(Web document revisions)
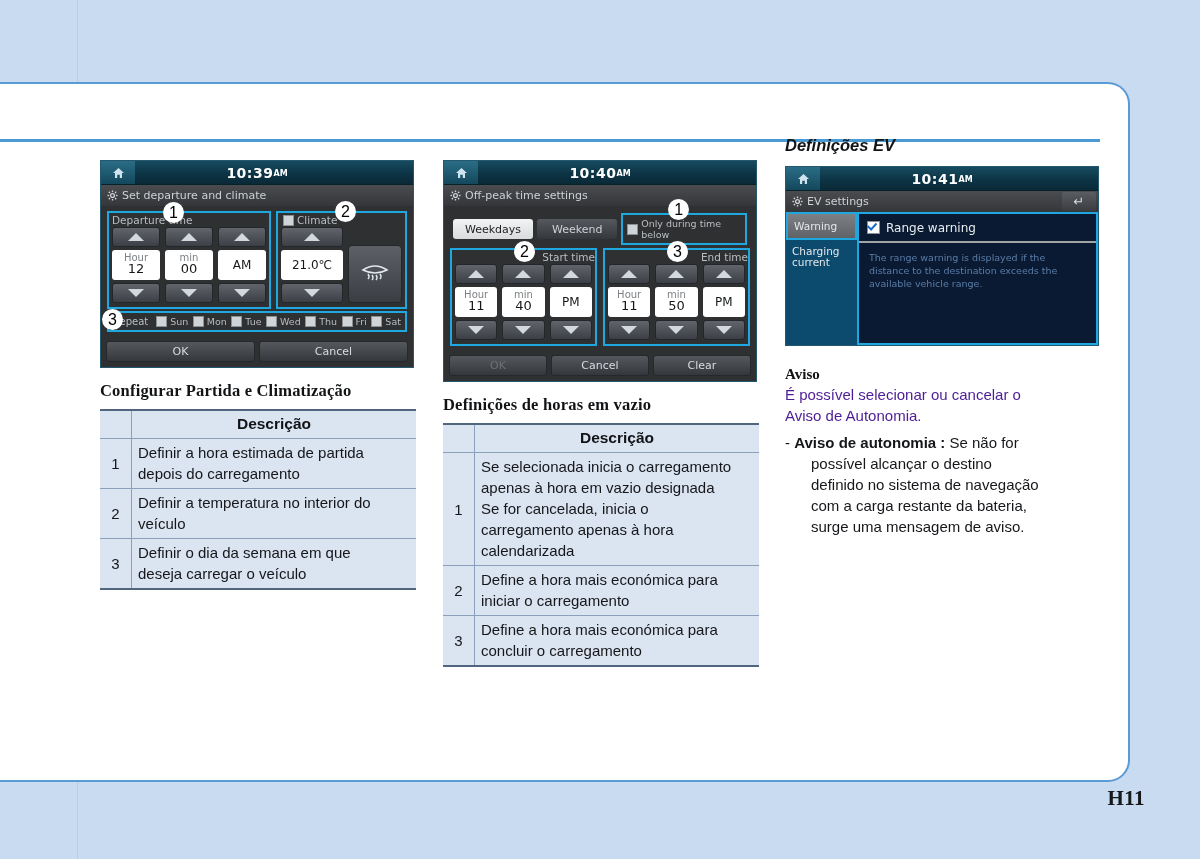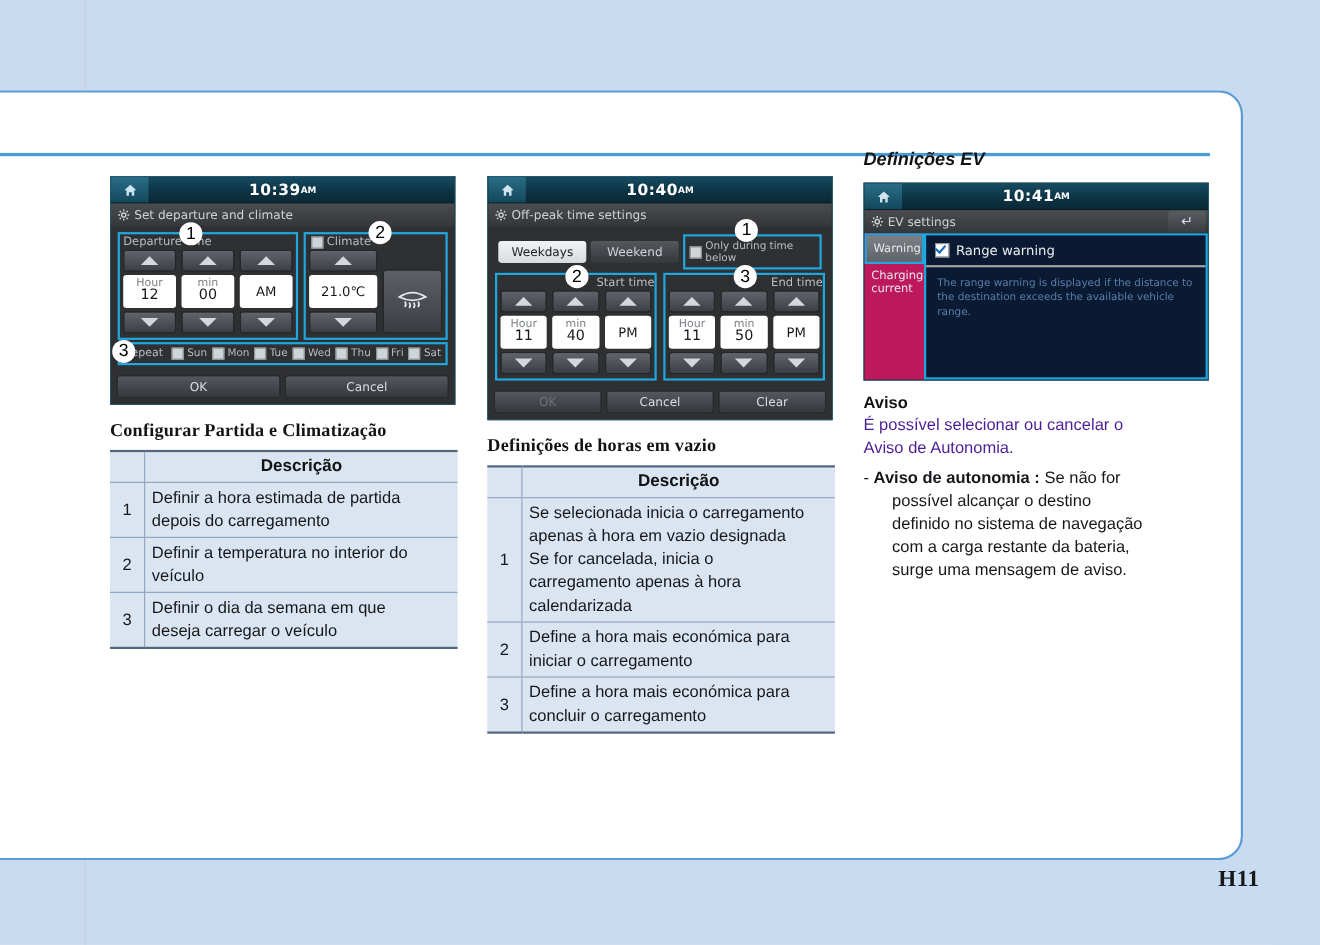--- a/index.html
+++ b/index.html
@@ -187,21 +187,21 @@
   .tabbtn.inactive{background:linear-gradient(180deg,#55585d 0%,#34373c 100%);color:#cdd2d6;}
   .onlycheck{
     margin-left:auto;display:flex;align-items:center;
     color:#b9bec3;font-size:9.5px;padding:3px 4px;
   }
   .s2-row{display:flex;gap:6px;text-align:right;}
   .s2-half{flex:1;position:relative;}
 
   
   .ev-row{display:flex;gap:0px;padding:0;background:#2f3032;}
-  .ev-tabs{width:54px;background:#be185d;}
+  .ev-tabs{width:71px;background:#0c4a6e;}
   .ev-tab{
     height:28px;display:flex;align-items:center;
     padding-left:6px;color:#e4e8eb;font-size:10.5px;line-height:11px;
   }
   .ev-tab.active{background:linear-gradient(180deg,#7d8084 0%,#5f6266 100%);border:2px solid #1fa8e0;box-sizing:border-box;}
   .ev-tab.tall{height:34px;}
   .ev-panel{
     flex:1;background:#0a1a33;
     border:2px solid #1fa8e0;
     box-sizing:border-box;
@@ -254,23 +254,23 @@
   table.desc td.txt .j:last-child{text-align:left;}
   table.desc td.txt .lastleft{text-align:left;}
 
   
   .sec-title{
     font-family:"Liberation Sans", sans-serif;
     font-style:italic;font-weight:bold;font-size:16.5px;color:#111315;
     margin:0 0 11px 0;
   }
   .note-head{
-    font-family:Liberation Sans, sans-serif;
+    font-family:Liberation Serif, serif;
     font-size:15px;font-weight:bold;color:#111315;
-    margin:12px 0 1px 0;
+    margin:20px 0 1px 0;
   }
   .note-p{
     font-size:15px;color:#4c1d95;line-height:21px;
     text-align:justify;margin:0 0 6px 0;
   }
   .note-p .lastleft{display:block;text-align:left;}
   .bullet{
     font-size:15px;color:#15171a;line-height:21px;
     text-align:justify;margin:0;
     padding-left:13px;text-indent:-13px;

*Written task*. Search the data above for the string "left". Report every line where it is found.

*Output of the task*.
     margin-left:auto;display:flex;align-items:center;
     padding-left:6px;color:#e4e8eb;font-size:10.5px;line-height:11px;
   table.desc td.txt .j:last-child{text-align:left;}
   table.desc td.txt .lastleft{text-align:left;}
   .note-p .lastleft{display:block;text-align:left;}
     padding-left:13px;text-indent:-13px;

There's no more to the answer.